TONY
Tony, arrumador por profissão, especializara-se num tipo específico de assalto, assaltava garagens de prédios. Desde miúdo que tinha uma paixão por tudo que implicasse electrónica e automóveis, os pais queriam que ele fosse engenheiro, desistira de estudar aos dezassete anos e vivia agora o seu sonho da única forma que lhe era permitido. Especialista em comandos de portas de abertura automática, corria as ruas do Porto com vários comandos no bolso, ia pressionando os comandos à medida que avistava as garagens, pelo menos uma porta por noite ele conseguia abrir. Já nem valia a pena roubar os autorádios, partia o vidro lateral dos carros que aparentavam ter algum valor lá dentro, a técnica estava aperfeiçoada, o ruído era mínimo. Depois de três ou quatro vidros partidos, saía sempre com alguns óculos escuros e valores diversos suficientes para alimentar metade da sua necessidade diária de heroína. Já a noite ia alta quando se dirigia ao bairro da Sé para fazer a transacção, nunca fora apanhado, tinha como costume nunca voltar à mesma garagem antes de fazer um ano desde o último assalto.
De manhã rondava a casa da irmã até ver sair o cunhado. A irmã deixava-o entrar em casa e dava-lhe de comer, fizera-o prometer que nunca lhe pediria dinheiro e nunca lhe roubaria nada, só assim ele podia contar com a sua ajuda.
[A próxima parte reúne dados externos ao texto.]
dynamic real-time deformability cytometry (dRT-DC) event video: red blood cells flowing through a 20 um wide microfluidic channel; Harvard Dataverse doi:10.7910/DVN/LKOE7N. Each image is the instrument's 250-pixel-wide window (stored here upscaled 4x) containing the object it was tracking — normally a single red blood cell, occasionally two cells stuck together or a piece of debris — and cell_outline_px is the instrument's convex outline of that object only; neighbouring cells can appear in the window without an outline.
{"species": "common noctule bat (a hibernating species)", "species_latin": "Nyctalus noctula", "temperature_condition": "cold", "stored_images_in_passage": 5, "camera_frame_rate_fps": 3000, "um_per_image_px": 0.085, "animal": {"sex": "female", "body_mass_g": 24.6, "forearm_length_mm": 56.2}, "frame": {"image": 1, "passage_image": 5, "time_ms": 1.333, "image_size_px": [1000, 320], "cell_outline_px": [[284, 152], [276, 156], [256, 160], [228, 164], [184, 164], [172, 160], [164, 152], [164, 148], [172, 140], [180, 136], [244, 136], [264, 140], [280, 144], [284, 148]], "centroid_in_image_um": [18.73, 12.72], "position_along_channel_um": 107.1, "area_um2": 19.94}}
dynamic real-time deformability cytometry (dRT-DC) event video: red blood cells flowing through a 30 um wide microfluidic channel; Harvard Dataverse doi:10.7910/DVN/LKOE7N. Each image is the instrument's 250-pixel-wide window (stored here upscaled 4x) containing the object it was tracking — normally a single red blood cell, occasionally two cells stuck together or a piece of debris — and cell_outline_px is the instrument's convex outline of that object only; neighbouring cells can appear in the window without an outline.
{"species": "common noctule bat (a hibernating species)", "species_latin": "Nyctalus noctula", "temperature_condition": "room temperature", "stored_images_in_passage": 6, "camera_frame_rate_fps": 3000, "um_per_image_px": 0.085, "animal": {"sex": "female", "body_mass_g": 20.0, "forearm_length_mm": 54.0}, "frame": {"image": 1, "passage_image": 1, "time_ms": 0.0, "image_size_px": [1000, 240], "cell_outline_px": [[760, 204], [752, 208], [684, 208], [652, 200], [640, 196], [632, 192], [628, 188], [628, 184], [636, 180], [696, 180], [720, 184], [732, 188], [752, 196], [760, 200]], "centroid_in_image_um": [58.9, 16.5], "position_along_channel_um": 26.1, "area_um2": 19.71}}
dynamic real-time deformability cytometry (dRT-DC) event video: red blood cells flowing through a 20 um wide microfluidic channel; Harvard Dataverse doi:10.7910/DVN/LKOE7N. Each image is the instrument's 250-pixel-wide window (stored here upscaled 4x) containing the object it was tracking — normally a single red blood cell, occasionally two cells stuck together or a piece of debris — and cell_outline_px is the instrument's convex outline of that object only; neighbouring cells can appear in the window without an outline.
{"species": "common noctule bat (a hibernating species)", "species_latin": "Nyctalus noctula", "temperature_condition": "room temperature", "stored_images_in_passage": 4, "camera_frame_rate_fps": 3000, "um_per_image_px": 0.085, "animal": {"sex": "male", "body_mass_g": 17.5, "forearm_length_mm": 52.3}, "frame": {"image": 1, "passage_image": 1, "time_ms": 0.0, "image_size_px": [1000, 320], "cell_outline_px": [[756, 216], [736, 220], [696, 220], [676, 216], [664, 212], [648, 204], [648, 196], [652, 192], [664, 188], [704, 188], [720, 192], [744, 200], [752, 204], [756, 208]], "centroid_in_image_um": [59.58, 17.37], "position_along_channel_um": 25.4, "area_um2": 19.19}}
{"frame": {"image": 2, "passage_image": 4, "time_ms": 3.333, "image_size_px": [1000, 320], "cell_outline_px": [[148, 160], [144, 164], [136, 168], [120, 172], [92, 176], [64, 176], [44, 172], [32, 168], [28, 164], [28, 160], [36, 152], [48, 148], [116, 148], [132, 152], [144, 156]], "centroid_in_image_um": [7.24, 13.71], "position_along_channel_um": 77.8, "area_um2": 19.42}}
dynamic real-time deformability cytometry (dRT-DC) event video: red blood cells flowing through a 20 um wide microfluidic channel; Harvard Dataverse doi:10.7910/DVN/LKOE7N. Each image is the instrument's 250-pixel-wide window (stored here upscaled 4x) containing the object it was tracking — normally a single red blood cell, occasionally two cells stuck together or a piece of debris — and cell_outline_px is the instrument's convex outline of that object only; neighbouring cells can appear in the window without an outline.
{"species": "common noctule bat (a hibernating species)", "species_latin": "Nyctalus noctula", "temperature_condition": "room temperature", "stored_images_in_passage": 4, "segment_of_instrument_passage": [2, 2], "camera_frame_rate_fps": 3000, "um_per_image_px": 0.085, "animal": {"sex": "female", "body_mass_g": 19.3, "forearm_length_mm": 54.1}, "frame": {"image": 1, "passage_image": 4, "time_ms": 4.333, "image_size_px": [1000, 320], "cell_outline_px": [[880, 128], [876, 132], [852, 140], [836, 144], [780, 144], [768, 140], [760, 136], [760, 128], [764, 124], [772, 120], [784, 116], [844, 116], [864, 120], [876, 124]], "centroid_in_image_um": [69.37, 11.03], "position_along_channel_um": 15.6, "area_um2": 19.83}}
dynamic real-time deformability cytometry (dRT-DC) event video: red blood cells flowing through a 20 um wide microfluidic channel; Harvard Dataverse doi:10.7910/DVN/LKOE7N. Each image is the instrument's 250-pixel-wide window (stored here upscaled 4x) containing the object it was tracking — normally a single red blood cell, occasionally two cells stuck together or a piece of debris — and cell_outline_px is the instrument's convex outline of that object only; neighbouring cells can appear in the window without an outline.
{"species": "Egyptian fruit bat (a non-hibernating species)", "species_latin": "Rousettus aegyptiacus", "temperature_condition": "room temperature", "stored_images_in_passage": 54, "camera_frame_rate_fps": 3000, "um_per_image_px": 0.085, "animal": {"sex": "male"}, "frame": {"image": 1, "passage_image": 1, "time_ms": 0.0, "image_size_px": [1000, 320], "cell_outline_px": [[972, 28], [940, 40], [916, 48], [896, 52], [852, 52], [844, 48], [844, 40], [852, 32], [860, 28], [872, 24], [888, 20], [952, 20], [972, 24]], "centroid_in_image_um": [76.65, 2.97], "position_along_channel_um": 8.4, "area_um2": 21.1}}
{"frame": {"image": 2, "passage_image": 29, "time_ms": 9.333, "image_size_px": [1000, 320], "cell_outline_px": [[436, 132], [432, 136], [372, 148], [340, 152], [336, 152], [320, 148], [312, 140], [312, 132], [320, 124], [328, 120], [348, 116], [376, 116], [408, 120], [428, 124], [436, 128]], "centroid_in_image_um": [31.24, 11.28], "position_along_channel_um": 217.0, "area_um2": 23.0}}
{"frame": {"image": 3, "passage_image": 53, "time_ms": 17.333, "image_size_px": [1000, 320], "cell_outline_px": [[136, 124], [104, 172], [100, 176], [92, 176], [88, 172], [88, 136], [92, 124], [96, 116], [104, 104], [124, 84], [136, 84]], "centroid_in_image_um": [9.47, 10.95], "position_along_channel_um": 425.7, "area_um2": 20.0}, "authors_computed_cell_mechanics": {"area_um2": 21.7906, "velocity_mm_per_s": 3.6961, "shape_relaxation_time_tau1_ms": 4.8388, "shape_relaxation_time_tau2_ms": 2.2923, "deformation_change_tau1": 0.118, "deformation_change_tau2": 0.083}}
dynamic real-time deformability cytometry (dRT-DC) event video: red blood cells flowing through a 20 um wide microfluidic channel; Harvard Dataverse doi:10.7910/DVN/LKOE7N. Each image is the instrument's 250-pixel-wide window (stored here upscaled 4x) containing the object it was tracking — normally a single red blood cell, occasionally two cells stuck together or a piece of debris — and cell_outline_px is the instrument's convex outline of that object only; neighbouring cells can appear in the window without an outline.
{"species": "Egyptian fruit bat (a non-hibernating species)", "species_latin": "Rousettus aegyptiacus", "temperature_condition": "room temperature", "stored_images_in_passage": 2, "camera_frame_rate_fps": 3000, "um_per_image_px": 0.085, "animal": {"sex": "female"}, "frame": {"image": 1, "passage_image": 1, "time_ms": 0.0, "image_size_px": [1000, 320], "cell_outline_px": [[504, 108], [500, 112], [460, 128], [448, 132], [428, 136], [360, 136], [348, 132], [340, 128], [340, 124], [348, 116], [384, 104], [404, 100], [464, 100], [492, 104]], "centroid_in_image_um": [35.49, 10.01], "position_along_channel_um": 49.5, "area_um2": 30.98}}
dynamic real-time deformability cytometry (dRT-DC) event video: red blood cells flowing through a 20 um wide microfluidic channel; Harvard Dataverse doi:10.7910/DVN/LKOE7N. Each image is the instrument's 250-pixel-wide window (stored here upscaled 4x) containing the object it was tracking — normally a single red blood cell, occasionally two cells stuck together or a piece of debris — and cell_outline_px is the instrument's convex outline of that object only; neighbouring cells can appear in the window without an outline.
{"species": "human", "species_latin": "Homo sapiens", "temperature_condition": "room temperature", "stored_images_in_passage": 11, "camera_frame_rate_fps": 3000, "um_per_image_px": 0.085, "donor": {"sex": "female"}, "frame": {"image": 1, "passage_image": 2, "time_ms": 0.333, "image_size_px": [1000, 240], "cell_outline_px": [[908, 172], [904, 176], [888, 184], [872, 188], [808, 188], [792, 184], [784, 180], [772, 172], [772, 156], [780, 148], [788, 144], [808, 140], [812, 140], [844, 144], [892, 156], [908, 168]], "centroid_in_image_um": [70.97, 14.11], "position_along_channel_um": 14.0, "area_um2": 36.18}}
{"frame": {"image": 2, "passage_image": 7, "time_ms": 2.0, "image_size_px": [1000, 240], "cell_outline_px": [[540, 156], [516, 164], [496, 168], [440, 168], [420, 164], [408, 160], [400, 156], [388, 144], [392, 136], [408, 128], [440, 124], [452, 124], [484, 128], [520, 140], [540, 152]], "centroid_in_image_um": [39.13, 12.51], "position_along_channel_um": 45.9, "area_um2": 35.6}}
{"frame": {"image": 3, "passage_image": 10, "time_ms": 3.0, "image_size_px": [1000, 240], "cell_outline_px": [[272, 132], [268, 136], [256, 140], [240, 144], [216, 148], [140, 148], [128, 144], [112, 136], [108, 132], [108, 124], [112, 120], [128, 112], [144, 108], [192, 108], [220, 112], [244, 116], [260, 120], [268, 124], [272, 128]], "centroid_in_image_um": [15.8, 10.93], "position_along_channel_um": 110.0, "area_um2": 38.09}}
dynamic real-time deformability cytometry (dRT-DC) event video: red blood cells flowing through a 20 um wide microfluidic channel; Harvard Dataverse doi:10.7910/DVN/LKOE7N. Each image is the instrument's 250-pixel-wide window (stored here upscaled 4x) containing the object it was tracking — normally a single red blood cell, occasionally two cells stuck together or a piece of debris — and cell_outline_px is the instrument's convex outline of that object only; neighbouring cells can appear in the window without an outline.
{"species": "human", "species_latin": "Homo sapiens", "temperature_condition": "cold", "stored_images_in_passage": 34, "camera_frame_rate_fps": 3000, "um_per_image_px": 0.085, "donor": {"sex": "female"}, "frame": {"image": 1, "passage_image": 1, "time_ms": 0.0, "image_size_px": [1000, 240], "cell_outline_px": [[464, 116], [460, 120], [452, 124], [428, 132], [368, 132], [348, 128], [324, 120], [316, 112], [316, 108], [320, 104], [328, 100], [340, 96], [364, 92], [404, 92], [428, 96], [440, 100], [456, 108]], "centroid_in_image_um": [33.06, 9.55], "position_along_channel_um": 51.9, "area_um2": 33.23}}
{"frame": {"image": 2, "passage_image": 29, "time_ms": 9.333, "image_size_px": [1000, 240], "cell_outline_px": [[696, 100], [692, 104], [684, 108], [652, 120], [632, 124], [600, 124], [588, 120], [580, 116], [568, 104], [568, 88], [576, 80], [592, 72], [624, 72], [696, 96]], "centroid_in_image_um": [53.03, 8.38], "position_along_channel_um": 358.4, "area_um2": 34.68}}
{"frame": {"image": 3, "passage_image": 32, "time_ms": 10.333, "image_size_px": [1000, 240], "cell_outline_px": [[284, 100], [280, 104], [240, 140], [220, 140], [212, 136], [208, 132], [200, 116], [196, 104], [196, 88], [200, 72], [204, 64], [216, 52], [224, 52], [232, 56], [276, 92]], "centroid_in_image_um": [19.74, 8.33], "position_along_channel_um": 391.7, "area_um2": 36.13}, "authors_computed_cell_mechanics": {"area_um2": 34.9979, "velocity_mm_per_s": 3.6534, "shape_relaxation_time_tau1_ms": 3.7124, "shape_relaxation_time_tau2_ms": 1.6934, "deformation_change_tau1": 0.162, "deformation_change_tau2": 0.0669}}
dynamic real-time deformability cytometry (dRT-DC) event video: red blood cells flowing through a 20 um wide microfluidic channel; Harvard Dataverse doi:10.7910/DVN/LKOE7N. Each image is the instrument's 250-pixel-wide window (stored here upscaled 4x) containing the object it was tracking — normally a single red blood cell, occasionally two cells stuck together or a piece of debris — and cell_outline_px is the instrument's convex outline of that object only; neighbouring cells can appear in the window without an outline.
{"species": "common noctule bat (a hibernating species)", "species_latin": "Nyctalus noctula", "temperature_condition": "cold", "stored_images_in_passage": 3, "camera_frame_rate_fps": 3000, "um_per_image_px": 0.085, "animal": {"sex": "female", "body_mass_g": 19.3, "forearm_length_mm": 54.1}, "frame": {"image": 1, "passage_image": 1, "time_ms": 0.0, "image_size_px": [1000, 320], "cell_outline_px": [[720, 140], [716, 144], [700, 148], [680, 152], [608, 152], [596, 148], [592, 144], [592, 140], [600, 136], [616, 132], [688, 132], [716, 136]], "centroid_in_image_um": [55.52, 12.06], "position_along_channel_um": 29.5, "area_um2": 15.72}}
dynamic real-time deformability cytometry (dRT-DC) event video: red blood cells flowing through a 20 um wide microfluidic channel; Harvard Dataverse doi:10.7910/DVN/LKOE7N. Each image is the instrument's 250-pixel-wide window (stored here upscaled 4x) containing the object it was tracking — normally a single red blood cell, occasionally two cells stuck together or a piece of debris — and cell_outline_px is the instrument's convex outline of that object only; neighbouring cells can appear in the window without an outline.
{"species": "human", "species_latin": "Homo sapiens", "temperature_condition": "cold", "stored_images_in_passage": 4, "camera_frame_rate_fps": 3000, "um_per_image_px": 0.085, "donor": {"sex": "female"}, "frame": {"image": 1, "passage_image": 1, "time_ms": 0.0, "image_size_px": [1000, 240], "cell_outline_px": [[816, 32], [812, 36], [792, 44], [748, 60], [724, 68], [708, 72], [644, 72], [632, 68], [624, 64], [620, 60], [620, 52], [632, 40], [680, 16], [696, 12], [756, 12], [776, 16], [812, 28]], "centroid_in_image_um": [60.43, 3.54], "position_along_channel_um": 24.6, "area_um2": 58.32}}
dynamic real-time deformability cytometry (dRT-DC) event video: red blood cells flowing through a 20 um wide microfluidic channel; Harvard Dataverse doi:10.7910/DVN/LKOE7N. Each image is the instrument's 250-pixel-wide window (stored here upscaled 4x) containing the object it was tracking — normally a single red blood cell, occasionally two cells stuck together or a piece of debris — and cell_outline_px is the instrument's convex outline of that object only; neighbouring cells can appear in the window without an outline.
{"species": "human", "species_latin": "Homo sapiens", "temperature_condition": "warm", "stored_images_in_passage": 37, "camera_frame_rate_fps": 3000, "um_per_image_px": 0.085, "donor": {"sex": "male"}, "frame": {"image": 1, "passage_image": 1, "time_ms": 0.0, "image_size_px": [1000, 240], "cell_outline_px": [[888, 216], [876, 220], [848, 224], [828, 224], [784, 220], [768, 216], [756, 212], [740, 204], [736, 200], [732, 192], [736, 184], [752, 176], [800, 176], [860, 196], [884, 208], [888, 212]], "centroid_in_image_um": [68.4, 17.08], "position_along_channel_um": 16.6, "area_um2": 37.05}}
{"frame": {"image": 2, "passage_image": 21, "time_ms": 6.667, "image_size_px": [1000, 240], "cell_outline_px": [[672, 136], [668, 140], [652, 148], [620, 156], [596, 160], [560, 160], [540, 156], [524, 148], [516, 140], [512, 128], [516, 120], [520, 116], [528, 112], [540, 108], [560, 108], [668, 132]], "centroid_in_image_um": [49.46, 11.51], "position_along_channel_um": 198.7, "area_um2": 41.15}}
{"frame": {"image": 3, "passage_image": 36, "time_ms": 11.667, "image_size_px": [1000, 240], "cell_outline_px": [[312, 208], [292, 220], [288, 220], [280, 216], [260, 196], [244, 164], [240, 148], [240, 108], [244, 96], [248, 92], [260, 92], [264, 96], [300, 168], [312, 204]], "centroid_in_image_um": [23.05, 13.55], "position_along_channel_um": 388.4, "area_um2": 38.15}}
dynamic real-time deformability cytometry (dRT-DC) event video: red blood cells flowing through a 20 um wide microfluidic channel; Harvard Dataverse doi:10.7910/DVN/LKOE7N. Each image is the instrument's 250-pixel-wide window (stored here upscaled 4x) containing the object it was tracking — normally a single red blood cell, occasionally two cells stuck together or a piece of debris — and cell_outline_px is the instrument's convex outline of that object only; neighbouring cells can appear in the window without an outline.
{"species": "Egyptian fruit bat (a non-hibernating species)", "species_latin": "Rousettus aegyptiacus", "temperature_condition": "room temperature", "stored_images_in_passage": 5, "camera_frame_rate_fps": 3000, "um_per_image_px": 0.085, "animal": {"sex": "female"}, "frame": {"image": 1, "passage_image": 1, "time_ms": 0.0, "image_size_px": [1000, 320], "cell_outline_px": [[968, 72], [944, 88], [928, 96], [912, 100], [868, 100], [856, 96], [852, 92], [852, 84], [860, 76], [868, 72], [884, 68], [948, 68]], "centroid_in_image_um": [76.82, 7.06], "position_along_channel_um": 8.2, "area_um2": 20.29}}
Depois de comer e descansar um pouco, a irmã dava-lhe alguma fruta para ele levar, a fruta dependia um pouco da época, mas um limão era obrigatório, desculpava-se à irmã com a falta de vitamina C que lhe estava a corroer os dentes.
Tinha sido um bom aluno, na primária tinha uma letra da qual se orgulhava, foi aí que começou a fumar os primeiros cigarritos, as dificuldades a matemática no ciclo preparatório levaram a mãe a pôr o menino nas explicações, aí conheceu o Zé Tigre que lhe dera a fumar os primeiros charros, os problemas começaram no secundário quando o mercado do haxixe subiu descontroladamente devido a uma grande apreensão, ele e o grupo de amigos decidiram passar para o cavalo cujo preço era muito mais convidativo. Aquilo dera-lhe uma paulada da qual nunca mais se conseguiu afastar, desistiu de estudar aos dezassete, o tempo que perdia a obter dinheiro para o vício não lhe dava possibilidade de qualquer outra actividade. Acabara-se a escolaridade.
A família esquecera-o, a única pessoa que o ajudava era a irmã casada com um merceeiro, pelo menos de fome não morreria. Durante o dia ia arrumar carros, sempre atento à possibilidade de encontrar algum incauto que lhe desse a possibilidade de possuir mais um comando. De dia tinha como regra número um não assaltar automóveis, a única excepção era os comandos das garagens, se via algum dentro dos carros não descansava até o ir buscar. A duração do trabalho de arrumador dependia do que lhe davam, parava quando alcançava a soma necessária para o resto da sua dose diária.
Ao fim da tarde ia tomar banho a uma sauna na rua do Bonfim, fazia-se passar por bicha, a sauna tinha boas condições de higiene e o preço era bastante acessível. Algumas vezes ia até aos quartos mais escuros da sauna onde se ajoelhava para dar prazer a algum daqueles homens, tinha saudades do tempo em que sentia o prazer das mulheres.
Saía sempre com remorsos daquele local, no tempo em que andava na primária, e era bom aluno, o pai olhava para ele e dirigia-se para a mãe: a pior coisa que nos podia entrar em casa era um filho paneleiro.